(Exercise):
Go through the entries below and print, exactly, the lines starting at the one with "Bildungsweg." and ending at the one with "ein erstes Übergangsgespräch", keeping both ends and no others.

(Material shown):
= = = = =

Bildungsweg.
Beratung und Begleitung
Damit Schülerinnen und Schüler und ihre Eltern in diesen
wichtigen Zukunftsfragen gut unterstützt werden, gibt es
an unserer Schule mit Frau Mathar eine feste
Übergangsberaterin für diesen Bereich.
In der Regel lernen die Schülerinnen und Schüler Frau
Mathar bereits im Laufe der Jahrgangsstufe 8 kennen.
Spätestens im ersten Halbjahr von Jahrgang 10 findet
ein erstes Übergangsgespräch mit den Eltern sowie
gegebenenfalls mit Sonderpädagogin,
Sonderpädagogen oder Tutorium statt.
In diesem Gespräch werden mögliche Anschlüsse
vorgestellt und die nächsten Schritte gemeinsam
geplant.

= = = = =

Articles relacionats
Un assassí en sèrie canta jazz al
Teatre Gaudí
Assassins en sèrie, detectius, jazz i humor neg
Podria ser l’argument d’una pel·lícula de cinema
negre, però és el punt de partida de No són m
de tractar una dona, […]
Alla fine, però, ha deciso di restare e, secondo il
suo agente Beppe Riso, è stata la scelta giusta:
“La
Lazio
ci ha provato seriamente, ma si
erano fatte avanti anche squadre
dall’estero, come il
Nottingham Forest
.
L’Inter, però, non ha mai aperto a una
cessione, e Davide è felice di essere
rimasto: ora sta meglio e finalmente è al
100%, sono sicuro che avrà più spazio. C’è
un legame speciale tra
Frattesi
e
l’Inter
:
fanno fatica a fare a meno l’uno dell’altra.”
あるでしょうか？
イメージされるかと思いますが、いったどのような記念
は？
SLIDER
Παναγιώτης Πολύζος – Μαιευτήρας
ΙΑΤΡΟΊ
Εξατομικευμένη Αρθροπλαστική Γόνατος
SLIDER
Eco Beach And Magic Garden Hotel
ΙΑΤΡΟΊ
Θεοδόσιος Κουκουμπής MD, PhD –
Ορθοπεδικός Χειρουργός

= = = = =

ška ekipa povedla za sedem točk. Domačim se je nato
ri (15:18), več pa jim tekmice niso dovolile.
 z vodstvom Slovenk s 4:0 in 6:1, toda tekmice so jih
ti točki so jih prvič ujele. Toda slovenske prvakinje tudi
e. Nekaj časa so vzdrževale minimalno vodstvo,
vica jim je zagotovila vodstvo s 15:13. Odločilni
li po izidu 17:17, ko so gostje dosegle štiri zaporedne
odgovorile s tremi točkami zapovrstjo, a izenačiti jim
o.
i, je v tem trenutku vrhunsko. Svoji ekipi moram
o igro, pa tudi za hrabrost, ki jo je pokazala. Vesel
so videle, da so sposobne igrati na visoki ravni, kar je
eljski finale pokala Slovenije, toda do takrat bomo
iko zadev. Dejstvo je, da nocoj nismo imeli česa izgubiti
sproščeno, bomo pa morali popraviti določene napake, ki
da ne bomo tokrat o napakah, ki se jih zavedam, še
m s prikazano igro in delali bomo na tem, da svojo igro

= = = = =

(Output below):
Bildungsweg.
Beratung und Begleitung
Damit Schülerinnen und Schüler und ihre Eltern in diesen
wichtigen Zukunftsfragen gut unterstützt werden, gibt es
an unserer Schule mit Frau Mathar eine feste
Übergangsberaterin für diesen Bereich.
In der Regel lernen die Schülerinnen und Schüler Frau
Mathar bereits im Laufe der Jahrgangsstufe 8 kennen.
Spätestens im ersten Halbjahr von Jahrgang 10 findet
ein erstes Übergangsgespräch mit den Eltern sowie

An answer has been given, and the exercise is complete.